The internal role will be that of chief digital officer, who will focus on Mercer’s digital investments to increase efficiency and deliver a better customer experience. Both efficiency and customer experience are increasingly crucial functions in the contemporary market, where customer demands are growing in intensity and complexity by the day.

The second role, according to Laddha, will be that of a digital transformation officer of sorts, who will facilitate the digitalisation of Mercer’s clients. This position entails knowledge of organisational structure and design, and familiarity with digital tools and strategy to enable effective changes.

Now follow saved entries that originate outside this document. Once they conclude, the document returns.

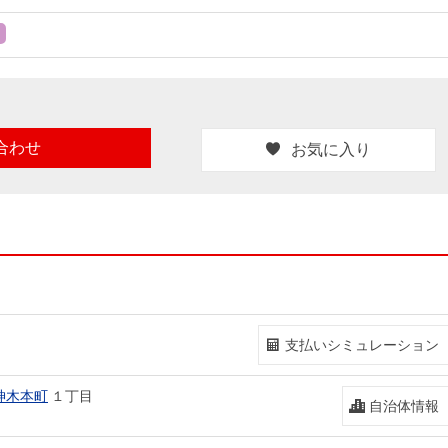
合わせ
お気に入り
支払いシミュレーション
神木本町
１丁目
自治体情報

“The person in this role will have to identify the right kind of talent and resources to lead business and technology transformations that our client is undertaking and help them build a roadmap for implementing changes to the organisation structure, role design, workforce planning, skill set, or rewards interventions,” explained Laddha in discussion with news outlet Quartz.

Arvind Laddha, CEO Mercer India

Laddha’s analysis of Mercer’s own needs in a new era come against the backdrop of industry-wide research from Quartz on the jobs that will be crucial over the next few years or decades, and how companies are preparing for this scenario. The research speaks to the concerns around the impact that the rapid permeation of tech will have on jobs.

On the one hand, technologies such as artificial intelligence and automation are expected to replace dozens of jobs in years to come. On the other hand, experts predict that a new breed of jobs is likely to emerge that will require working in collaboration with technology. Big Four firm EY predicted recently that one in ten jobs in India is expected to be entirely new over the next half a decade.

“The future of work is inextricably linked to extraordinary shifts in technology and human capital. Like all other organisations, we need to be able to embrace these changes to compete effectively. The future demands new skills and changed mindsets. Both of these roles are multidimensional and require a balance of technical expertise with the ability to lead change with empathy and maturity, which could make them difficult to staff,” said Laddha.

The roles delineated by Laddha align with the philosophy Mercer appears to be embodying across its global operations. Last year, Mercer global CEO Martine Ferland stressed the importance that the workforce has in reaching the economic potential that digitalisation has to offer.